All distances are exact integers. No floating point, no embeddings, no thresholds.

**TritPath distance** — hops via LCA on the 3-branch ternary tree:
```
shared = length of common trit prefix
distance = (depth_a - shared) + (depth_b - shared)
```

**Tree distance** — hops via LCA in the B-tree:
```
pathA = node indices from root to keyA
pathB = node indices from root to keyB
distance = (len(pathA) - 1 - lca_depth) + (len(pathB) - 1 - lca_depth)
```
Measures storage locality. Keys in the same leaf: distance 0. Sibling leaves: distance 2.

**Geometric distance** (binding signatures) — L1 distance over sorted binding tuples:
```
for each paired binding:
    +1 if declaration depths differ
    +|refDepths_a[i] - refDepths_b[i]| per reference pair
    +|len(refs_a) - len(refs_b)| for unmatched references
+|num_locals_a - num_locals_b| for unmatched bindings
(same for externals)
```
Two structurally identical functions: distance 0. One extra local variable: distance 1.

---

## Symbol isomorphism

`BindingSignature`: the geometric structure of where names are declared and referenced, at what scope depths, with names erased.
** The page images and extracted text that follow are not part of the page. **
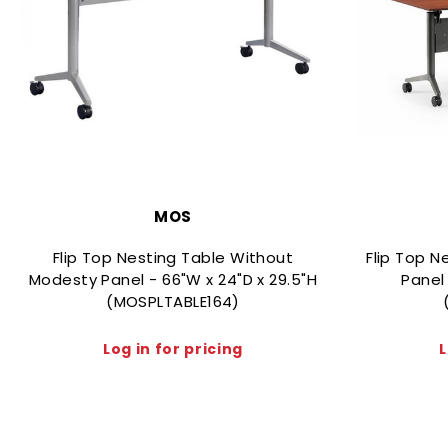
MOS
Flip Top Nesting Table Without
Flip Top N
Modesty Panel - 66"W x 24"D x 29.5"H
Panel 
(MOSPLTABLE164)
Log in for pricing
L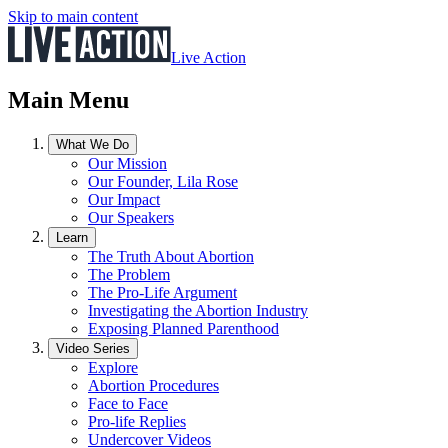
Skip to main content
Live Action
Main Menu
What We Do
Our Mission
Our Founder, Lila Rose
Our Impact
Our Speakers
Learn
The Truth About Abortion
The Problem
The Pro-Life Argument
Investigating the Abortion Industry
Exposing Planned Parenthood
Video Series
Explore
Abortion Procedures
Face to Face
Pro-life Replies
Undercover Videos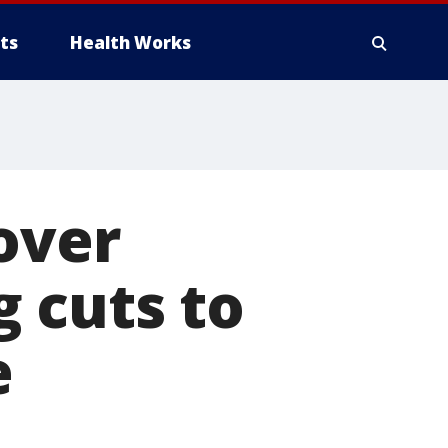
ts
Health Works
over
 cuts to
e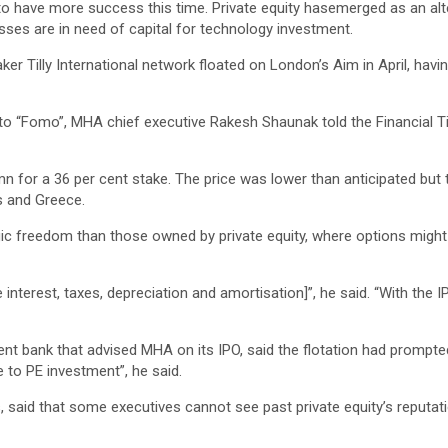
ly to have more success this time. Private equity hasemerged as an al
sses are in need of capital for technology investment.
 Tilly International network floated on London’s Aim in April, having 
 to “Fomo”, MHA chief executive Rakesh Shaunak told the Financial Tim
mn for a 36 per cent stake. The price was lower than anticipated but 
us and Greece.
ic freedom than those owned by private equity, where options might
interest, taxes, depreciation and amortisation]”, he said. “With the I
t bank that advised MHA on its IPO, said the flotation had prompted a
e to PE investment”, he said.
, said that some executives cannot see past private equity’s reputati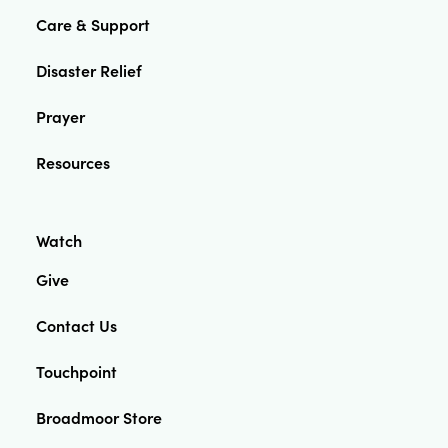
Care & Support
Disaster Relief
Prayer
Resources
Watch
Give
Contact Us
Touchpoint
Broadmoor Store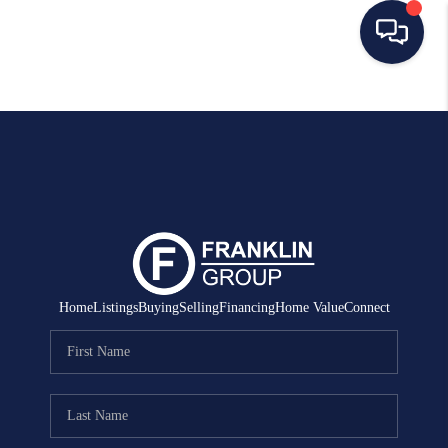
HOME
SEARCH LISTINGS
BUYING
SELLING
MANAGEMENT
Home
Listings
Buying
Selling
Financing
Home Value
Connect
RENTALS
FINANCING
HOME VALUE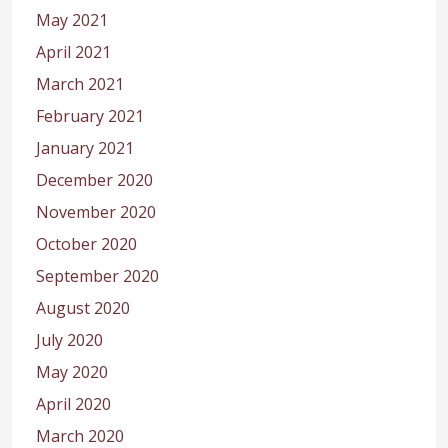
May 2021
April 2021
March 2021
February 2021
January 2021
December 2020
November 2020
October 2020
September 2020
August 2020
July 2020
May 2020
April 2020
March 2020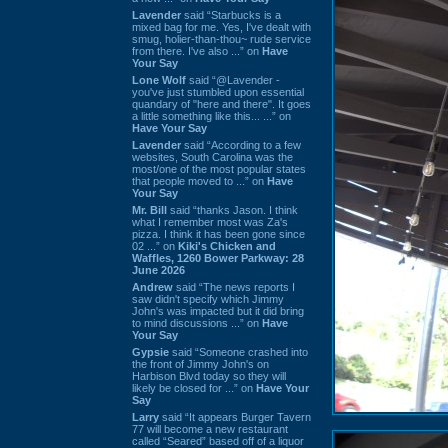
Lavender
said “Starbucks is a
mixed bag for me. Yes, I've dealt with
smug, holier-than-thou~ rude service
from there. I've also ...” on
Have
Your Say
Lone Wolf
said “@Lavender -
you've just stumbled upon essential
quandary of "here and there". It goes
a little something like this... ...” on
Have Your Say
Lavender
said “According to a few
websites, South Carolina was the
most/one of the most popular states
that people moved to ...” on
Have
Your Say
Mr. Bill
said “thanks Jason. I think
what I remember most was Za's
pizza. I think it has been gone since
02 ...” on
Kiki's Chicken and
Waffles, 1260 Bower Parkway: 28
June 2026
Andrew
said “The news reports I
saw didn't specify which Jimmy
John's was impacted but it did bring
to mind discussions ...” on
Have
Your Say
Gypsie
said “Someone crashed into
the front of Jimmy John's on
Harbison Blvd today so they will
likely be closed for ...” on
Have Your
Say
Larry
said “It appears Burger Tavern
77 will become a new restaurant
called “Seared” based off of a liquor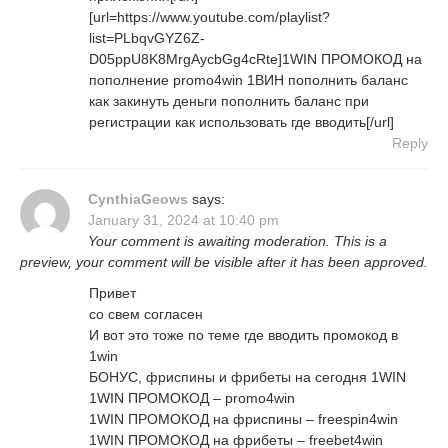
[url=https://www.youtube.com/playlist?
list=PLbqvGYZ6Z-
D05ppU8K8MrgAycbGg4cRte]1WIN ПРОМОКОД на
пополнение promo4win 1ВИН пополнить баланс
как закинуть деньги пополнить баланс при
регистрации как использовать где вводить[/url]
Reply
CynthiaGeows
says:
January 31, 2024 at 10:40 pm
Your comment is awaiting moderation. This is a
preview, your comment will be visible after it has been approved.
Привет
со свем согласен
И вот это тоже по теме где вводить промокод в
1win
БОНУС, фриспины и фрибеты на сегодня 1WIN
1WIN ПРОМОКОД – promo4win
1WIN ПРОМОКОД на фриспины – freespin4win
1WIN ПРОМОКОД на фрибеты – freebet4win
Two functions with identical binding signatures are alpha-equivalent (same structure, different names).

`SignatureHash24(sig) uint32` — 24-bit fast-rejection hash stored in `MetaEntry.Extra[5:8]`.
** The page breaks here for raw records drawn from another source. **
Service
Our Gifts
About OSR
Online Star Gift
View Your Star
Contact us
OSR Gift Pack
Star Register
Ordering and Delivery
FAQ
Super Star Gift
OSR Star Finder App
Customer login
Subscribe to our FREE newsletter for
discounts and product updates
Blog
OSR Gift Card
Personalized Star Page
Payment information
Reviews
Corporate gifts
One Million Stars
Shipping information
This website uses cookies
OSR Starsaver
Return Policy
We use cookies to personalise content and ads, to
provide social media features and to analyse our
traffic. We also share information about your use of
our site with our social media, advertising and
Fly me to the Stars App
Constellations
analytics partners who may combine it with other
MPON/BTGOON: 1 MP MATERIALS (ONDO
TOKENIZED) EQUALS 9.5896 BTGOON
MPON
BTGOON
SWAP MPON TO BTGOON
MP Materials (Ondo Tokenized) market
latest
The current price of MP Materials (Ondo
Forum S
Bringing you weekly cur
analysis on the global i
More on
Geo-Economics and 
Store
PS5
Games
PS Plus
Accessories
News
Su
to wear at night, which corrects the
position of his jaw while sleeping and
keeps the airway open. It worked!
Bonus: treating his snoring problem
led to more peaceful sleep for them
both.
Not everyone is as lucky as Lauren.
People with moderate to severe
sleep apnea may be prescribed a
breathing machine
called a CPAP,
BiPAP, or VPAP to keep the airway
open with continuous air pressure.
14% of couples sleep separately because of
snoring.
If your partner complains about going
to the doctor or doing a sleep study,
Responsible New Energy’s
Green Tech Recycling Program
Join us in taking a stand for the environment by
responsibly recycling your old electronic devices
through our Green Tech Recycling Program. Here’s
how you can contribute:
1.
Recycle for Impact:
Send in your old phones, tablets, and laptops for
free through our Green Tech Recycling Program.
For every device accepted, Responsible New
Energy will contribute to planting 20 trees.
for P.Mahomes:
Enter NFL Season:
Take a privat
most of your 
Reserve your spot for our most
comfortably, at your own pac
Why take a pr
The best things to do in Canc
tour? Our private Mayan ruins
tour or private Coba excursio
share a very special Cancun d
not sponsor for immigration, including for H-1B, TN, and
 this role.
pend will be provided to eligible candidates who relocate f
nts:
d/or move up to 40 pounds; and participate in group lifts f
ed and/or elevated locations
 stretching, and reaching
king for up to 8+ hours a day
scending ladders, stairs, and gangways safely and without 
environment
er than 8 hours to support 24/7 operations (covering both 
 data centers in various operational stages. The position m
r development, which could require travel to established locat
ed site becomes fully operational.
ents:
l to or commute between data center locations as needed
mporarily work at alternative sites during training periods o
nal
`find-sig` looks up functions by signature match across the lattice.

`audit` verifies that every function in a corpus is self-isomorphic (distance 0 to itself) — 100% pass rate confirms correct signature generation.

---

## Rotation system

Three-branch transitions encode the semantic direction of code flow:

```
Type → Func → Data → Type    (clockwise / right)
Type → Data → Func → Type    (counterclockwise / left)
```

| Rotation | Token | Meaning |
|----------|-------|---------|
| Right | Clockwise | Type decl followed by method |
| Left | Counter-clockwise | Variable followed by function call |
| Stay | Same branch | Two consecutive expressions |
| BlockOpen `{` | Enter scope | |
| BlockClose `}` | Leave scope | |
| Separator `;` | Statement boundary | |
| List `,` | Parameter/argument list | |

Encoded in `MetaEntry.Extra[4]` low nibble. Used for sequence modeling and bigram transitions.

---

## Lattice-based compilation

`iskra compile -mesh <f.mesh> -o <out.ll> <src.mx...>` uses the lattice as a compilation substrate: looks up each source construct by key, retrieves its stored IR content, and assembles the output. Enables name substitution (`subst`) and structural transformation without reparsing.

---

## Building

```sh
MOXIEROOT=../moxie moxie build ./cmd/iskra
```

---

## CLI

```
iskra load <corpus-dir>                       load mxcorpus output, print stats
iskra save <corpus-dir> <out.mesh>            load corpus, save binary mesh
iskra load-multi <dir1> [dir2...] -o <f>      merge multiple corpora, save mesh
iskra load-mesh <file.mesh>                   load mesh, print stats
iskra lookup <mesh-or-corpus> <name>          lookup segment, show cross-stage links
iskra forward <mesh-or-corpus> <name>         find SRC entry, follow to IR
iskra reverse <mesh-or-corpus> <name>         walk BIN→ASM→IR→AST→SRC
iskra content <mesh-or-corpus> <name>         show stored content for all stages
iskra quality <corpus-dir>                    measure reverse reconstruction coverage
iskra stats <file.mesh>                       lattice statistics
iskra audit <corpus-dirs...>                  isomorphism audit of all corpora
iskra find-sig <mesh-or-corpus> <name>        find isomorphic functions by signature
iskra subst <mesh-or-corpus> <src> <tgt>      substitute names in IR
iskra astgen <source.mx>                      generate AST dumps from source file
iskra compile -mesh <f.mesh> [-pkg p] -o <out.ll> <src.mx...>   lattice-based compile
iskra pipeline <corpus-dirs...>               evaluate SRC→AST→IR transformations
iskra verify <corpus-dir>                     verify lattice integrity
iskra vocab <mesh-or-corpus>                  print dictionary statistics
iskra classify-pair <mesh> <name1> <name2>    classify structural relationship
iskra bench-gen -d <dir> [-c <corpus>]        generate benchmark .mx files
iskra bench-run -d <dir> -m <moxieroot>       run benchmarks, produce TSV
iskra bench-ingest <mesh-or-corpus> <tsv>     ingest benchmark costs into lattice
iskra test                                    built-in smoke test
```

---

## License

Licensed under [AGPL-3.0-or-later](LICENSE).